*WHAT THIS TASK INVOLVES*: Copy the suffrage celebration article below word for word, starting with "On Friday 14th" and going on through "for women movement.".

Women's Suffrage Celebration Day

 
On Friday 14th December, the Rumble Museum at Cheney held an all day celebration of 100 years since a woman was first able to vote in a general election in Britain.This event was a culmination of our Rumble Suffrage Season, during which we have run a range of different talks, workshops and projects exploring the votes for women movement.
 
The day was opened by Anneliese Dodds, MP for Oxford East and Philippa Bilton, relative of Emily Wilding Davison, who spoke to an audience of around 250 mostly sixth form students. Anneliese spoke about the challenges facing women in politics today, and about ways to encourage more women to stand for parliament. She also spoke about other under-represented groups, and her own experiences of gender stereotyping.  Philippa's talk explored Emily Wilding Davison's life, and her many forms of direct action, including hiding in a broom cupboard in the House of Commons during the 1911 census, and the famous incident at the Epsom Derby in 1913 in which she lost her life. She also spoke about the brutality of force-feeding in prison, which Emily underwent 49 times. After their talks, the audience put a number of thoughtful and challenging questions to the speakers, including whether it was essential for it to be a woman to represent women, and what role education should play in encouraging young women to take part in public life.

*ENTRIES PROVIDED*:

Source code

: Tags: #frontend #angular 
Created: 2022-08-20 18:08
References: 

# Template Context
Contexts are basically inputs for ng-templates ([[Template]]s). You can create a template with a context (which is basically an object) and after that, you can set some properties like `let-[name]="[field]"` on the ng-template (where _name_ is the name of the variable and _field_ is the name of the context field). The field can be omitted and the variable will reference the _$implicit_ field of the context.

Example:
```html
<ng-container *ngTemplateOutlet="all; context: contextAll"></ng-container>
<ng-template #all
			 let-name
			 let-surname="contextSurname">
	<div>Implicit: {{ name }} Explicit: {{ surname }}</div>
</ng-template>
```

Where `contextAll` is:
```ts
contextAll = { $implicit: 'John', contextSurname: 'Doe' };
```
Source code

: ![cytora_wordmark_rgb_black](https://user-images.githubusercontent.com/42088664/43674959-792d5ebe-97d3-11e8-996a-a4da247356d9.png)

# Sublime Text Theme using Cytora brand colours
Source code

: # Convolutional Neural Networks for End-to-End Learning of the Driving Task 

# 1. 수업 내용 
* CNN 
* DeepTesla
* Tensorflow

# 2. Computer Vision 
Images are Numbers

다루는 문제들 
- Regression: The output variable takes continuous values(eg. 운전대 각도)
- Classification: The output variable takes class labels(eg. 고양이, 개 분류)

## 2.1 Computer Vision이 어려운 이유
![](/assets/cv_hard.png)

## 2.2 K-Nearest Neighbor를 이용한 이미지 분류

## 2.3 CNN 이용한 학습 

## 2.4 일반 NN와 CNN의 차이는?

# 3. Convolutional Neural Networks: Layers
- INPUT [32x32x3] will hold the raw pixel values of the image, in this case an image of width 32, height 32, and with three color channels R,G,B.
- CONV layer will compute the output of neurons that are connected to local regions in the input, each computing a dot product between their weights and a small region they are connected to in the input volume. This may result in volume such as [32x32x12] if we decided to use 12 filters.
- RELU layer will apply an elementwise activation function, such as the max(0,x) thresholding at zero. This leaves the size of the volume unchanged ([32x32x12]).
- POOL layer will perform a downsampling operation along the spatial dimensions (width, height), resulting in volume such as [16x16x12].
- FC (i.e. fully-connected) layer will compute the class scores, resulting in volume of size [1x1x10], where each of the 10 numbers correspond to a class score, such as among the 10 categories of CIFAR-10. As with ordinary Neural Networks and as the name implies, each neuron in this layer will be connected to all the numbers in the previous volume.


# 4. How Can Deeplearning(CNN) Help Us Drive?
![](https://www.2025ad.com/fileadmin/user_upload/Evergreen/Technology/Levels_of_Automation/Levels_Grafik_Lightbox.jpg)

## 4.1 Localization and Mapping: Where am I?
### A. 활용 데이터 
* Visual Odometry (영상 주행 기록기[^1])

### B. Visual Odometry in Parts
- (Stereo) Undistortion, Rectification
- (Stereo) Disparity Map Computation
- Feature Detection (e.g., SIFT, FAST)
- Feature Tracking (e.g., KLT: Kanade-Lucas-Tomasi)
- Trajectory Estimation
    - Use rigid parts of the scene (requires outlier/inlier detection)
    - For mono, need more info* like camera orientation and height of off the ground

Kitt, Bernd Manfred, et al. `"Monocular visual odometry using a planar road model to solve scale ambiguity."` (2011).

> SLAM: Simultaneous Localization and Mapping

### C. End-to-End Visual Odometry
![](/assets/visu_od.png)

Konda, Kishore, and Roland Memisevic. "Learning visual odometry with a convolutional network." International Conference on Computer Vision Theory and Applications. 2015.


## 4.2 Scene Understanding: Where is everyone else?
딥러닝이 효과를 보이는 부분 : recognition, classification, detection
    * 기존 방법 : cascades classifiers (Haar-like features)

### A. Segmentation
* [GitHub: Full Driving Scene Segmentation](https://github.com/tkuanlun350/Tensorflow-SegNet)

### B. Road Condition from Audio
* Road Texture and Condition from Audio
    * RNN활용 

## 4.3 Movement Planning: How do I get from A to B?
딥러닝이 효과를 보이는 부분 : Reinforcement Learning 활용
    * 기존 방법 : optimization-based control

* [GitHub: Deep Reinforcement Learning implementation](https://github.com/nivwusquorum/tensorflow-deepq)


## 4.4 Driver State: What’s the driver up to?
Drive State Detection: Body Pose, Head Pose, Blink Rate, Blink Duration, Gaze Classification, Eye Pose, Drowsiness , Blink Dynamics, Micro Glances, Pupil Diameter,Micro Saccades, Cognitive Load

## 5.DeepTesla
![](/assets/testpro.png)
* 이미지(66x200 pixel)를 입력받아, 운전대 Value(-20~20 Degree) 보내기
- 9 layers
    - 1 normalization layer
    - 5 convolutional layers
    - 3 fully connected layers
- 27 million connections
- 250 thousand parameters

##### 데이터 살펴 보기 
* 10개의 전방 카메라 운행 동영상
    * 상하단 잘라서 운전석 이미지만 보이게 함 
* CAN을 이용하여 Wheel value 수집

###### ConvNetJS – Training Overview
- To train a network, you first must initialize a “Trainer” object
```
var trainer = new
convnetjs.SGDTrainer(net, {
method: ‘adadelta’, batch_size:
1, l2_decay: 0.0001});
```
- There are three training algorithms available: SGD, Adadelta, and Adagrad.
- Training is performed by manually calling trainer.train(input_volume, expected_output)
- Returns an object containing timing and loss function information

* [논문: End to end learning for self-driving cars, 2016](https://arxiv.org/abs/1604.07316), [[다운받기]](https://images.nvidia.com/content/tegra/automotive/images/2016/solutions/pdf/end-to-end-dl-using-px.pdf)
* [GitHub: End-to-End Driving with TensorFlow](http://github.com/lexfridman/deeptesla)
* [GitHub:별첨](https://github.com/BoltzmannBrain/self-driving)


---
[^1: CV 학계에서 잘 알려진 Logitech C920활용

*THE COMPLETED TASK*:
On Friday 14th December, the Rumble Museum at Cheney held an all day celebration of 100 years since a woman was first able to vote in a general election in Britain.This event was a culmination of our Rumble Suffrage Season, during which we have run a range of different talks, workshops and projects exploring the votes for women movement.